Christopher Lee is a second-generation Canadian with Chinese-Surinamese and German roots. He has lived and studied on Canada’s east and west coasts, and is currently based in his hometown of Toronto.
Chris has spent much of his career working on social justice and equity issues in arts, media, disability, education, and youth sectors in both British Columbia and Ontario. Currently the Director of Programming at Inspirit Foundation — a national philanthropic organization committed to building an inclusive and pluralistic Canada — Chris leads the organization’s grantmaking programs, evaluation strategies, and social impact initiatives. He mobilizes his expertise in program design, stakeholder engagement and facilitation, and systems thinking, and draws on a range of past professional experience, including frontline social service work, leadership development, and youth-driven, cross-cultural community building.
He holds a B.A. (Hons) in Philosophy and German Literature from the University of King’s College and an M.Ed. from the University of British Columbia, where he focused on social policy and disability rights. Chris has served on a number of nonprofit boards, and currently sits on both the Grassroots Grantmakers and First Unitarian Congregation of Toronto boards.
What is your most memorable experience from your time in the Faculty of Education at UBC?
There are two experiences that have stuck with me from my time as a Master’s student at UBC (2008-2010) in the Society, Culture, and Politics in Education (SCPE) program. One was Professor Mona Gleason’s course, “Constructing ‘Citizens’: Canada and the Educational Past.” This was the first class I ever took that interrogated the role of the residential school system in Canada and the first time I became aware of the deep historical reckoning required to address this country’s colonization and egregious exploitation of Indigenous peoples. I am not only grateful for how Professor Gleason’s class opened my eyes, but also for sparking my ongoing commitment to learning more about Indigenous communities and causes, and using both personal and professional opportunities to support pathways to reconciliation and justice.

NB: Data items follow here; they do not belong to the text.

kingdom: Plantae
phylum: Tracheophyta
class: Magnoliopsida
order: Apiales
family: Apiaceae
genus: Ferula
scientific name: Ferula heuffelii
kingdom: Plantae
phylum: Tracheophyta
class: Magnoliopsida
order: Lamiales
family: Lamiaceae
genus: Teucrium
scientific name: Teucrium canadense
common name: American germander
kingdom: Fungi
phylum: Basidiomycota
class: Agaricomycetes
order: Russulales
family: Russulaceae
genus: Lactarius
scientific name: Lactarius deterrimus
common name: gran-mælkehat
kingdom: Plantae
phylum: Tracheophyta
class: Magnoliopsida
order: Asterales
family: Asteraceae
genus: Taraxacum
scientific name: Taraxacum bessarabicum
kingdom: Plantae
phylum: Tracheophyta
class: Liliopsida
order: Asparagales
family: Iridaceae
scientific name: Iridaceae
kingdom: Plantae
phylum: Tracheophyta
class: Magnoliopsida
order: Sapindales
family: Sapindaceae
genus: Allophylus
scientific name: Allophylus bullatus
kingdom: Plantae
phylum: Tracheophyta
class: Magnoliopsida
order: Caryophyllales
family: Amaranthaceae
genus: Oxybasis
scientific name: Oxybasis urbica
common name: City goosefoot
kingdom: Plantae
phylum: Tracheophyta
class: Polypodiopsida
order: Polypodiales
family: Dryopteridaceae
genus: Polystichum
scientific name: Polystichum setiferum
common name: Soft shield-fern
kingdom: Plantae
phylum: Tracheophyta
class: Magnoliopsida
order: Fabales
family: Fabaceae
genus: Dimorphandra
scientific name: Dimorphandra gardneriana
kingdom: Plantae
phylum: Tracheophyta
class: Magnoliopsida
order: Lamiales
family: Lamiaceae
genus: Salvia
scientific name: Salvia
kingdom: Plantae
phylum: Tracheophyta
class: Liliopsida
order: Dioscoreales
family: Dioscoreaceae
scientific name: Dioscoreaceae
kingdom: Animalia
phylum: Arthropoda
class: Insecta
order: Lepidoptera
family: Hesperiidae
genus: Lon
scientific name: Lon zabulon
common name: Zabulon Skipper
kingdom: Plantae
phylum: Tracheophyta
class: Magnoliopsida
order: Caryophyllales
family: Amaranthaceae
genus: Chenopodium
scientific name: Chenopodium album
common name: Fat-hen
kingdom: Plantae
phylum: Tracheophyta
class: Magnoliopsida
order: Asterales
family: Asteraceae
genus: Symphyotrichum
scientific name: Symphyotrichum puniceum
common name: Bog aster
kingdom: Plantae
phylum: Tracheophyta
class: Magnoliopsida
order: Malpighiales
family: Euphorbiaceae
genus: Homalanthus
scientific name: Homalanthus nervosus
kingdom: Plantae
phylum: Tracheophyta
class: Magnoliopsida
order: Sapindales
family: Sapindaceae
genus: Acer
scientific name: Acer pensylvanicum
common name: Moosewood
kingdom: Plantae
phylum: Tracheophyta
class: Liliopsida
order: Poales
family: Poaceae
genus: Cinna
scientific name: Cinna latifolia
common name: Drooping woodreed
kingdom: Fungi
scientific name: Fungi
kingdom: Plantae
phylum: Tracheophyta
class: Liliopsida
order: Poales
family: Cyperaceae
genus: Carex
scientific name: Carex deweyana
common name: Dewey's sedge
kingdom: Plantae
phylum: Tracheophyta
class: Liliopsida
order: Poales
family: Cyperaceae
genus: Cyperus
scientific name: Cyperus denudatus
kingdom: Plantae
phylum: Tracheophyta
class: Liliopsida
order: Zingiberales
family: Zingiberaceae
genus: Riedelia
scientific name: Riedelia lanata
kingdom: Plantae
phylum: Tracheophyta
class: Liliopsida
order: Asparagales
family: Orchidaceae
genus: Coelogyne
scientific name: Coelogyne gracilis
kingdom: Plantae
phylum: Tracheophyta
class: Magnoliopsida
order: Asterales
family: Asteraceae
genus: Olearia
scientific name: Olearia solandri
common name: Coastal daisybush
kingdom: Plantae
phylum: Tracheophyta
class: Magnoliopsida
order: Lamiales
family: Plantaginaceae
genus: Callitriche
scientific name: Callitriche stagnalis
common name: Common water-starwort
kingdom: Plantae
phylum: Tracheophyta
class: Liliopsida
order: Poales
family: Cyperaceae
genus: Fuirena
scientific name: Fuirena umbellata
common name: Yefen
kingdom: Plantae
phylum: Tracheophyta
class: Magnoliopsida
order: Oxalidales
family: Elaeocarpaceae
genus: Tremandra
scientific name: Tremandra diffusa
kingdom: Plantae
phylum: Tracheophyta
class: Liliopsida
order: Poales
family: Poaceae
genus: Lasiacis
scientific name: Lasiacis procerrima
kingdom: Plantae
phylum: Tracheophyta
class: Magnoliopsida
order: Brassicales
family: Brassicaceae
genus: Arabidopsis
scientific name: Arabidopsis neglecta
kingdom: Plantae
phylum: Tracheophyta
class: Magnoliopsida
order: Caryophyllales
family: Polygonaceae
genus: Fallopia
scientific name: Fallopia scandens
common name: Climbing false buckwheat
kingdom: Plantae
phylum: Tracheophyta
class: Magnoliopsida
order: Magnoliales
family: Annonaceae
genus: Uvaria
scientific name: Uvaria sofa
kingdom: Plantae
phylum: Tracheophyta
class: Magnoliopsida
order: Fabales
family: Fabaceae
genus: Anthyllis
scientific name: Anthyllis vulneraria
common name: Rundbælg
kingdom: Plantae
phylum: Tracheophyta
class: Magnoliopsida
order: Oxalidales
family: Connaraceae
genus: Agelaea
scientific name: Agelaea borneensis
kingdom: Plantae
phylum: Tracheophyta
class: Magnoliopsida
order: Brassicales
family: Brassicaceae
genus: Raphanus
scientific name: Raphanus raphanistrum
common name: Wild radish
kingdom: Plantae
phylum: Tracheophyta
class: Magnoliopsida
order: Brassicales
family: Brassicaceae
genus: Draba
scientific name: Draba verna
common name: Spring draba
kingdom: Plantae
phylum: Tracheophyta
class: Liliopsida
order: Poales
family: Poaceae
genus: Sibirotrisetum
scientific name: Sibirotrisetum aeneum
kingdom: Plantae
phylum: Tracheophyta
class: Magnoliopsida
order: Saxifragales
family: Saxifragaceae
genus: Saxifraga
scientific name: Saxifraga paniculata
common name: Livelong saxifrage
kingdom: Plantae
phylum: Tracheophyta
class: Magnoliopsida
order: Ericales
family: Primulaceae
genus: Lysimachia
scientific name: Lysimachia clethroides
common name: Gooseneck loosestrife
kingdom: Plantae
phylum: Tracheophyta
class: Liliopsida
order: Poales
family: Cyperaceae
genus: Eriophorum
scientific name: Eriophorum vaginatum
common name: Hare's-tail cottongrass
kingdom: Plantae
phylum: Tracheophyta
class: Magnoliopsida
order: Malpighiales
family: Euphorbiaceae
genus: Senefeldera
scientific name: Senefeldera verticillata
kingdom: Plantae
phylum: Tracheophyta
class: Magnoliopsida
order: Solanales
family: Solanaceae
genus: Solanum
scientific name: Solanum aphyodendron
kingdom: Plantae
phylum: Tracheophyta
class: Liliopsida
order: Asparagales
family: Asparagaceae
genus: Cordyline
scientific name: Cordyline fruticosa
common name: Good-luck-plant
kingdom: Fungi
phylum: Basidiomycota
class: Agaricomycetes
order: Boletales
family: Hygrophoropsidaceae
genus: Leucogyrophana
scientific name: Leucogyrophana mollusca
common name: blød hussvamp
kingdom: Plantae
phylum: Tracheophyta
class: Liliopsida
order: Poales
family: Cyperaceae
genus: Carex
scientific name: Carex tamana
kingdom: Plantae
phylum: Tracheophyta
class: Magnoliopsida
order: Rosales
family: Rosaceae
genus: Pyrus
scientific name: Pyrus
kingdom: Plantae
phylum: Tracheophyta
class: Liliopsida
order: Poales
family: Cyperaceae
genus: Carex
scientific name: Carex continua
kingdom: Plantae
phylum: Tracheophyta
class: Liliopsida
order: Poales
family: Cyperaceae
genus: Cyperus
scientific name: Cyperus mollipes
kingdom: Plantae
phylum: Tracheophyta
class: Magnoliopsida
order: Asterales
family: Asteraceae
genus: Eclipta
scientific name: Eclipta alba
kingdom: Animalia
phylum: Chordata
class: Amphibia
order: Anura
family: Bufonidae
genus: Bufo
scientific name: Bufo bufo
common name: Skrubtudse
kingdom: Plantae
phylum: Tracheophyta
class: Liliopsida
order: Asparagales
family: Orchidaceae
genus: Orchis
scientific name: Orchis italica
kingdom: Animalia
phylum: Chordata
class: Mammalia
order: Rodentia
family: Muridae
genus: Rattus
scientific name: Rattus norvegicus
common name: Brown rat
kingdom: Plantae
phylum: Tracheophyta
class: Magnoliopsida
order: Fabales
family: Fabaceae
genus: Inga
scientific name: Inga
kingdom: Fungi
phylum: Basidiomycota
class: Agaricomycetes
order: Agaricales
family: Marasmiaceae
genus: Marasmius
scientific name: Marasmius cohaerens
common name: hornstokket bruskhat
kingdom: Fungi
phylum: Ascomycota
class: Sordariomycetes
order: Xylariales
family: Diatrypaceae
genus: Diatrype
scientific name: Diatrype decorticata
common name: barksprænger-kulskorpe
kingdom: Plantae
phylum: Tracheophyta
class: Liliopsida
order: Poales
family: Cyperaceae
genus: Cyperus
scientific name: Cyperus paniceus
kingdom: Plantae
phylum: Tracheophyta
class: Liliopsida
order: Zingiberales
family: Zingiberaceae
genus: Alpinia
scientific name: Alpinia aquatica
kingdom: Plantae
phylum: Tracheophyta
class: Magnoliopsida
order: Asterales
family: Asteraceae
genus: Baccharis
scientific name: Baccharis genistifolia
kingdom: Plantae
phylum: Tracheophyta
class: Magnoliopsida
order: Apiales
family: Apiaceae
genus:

The second experience was the “Unruly Salon” series, co-created by my advisor, Professor Leslie Roman, and Geoff McMurchy. This series brought together world-renowned disability scholars and artists to challenge ideas of ableism and who dictates cultural creation, and push audiences to rethink equity and representation through a disability lens. I remember witnessing musicians, dancers, and comedians using the power of artistic expression to speak back to oppressive systems, while signaling a way forward through truth-telling, beauty, and humour.
Where has your education from the Faculty of Education taken you in your career?
The two experiences I mentioned above have helped shape my interests, my passions, and ultimately my career. All of my work, including in my current role at Inspirit, has been informed by a core principle from the disability rights movement: “Nothing about us without us.” Too often, paternalistic “solutions,” such as residential schools and disability asylums, have resulted in grievous harm. To begin to rectify this, people who have been historically marginalized need to be listened to with humility and power needs to be ceded to them so they can lead and actively shape new solutions.
The interdisciplinary nature of the SCPE program offered excellent training in thinking critically across sectors and issues. What are the familiar patterns — and differences — that exist in our education, legal, social service, or political systems? I’ve had the privilege of working with people, nation-wide, from a variety of fields; I love being able to see the connections between them, while appreciating the cultural and regional differences across communities and sectors. This keeps my work intellectually stimulating and helps me remain responsive and alert to the complexities that arise.
Where do issues of inclusion find a place in your life or at work?
Inclusion is a central tenet and goal of my current day-to-day work with Inspirit Foundation. Inspirit has a mandate to support pluralism and anti-racism in Canada, with a specific focus on fighting Islamophobia and advancing Indigenous reconciliation. I spend the majority of my time addressing issues related to racial, ethnic, and religious discrimination and mobilizing the Foundation’s resources to support systemic change that will enable Canada to become a truly inclusive country.
During my time with Inspirit, I’ve had the privilege to work with some incredible people and organizations like imagineNATIVE, which has been an groundbreaking platform for Indigenous cinema over the last twenty years, and the Silk Road Institute, a newer multi-disciplinary arts organization out of Montreal dedicated to amplifying diverse Muslim voices and stories.
I volunteer on nonprofit boards, including one focused on pushing the philanthropic sector in the U.S. and Canada to develop inclusive and innovative funding practices that support community-led solutions. I am also active in my faith community, which reminds me that the work of inclusion and community-building is always multigenerational and, in many ways, a daily spiritual practice.
Do you have any words of wisdom for current students? Any advice for newly graduated folks?
A mentor of mine once said, “Find a big problem to work on that will keep you busy for years!” To that I would add, stay curious. The big world problems have many angles and probably many different answers. Along the way, keep asking questions, strive to listen to people with care, and remain humble. It’s a gift to hear other people’s stories.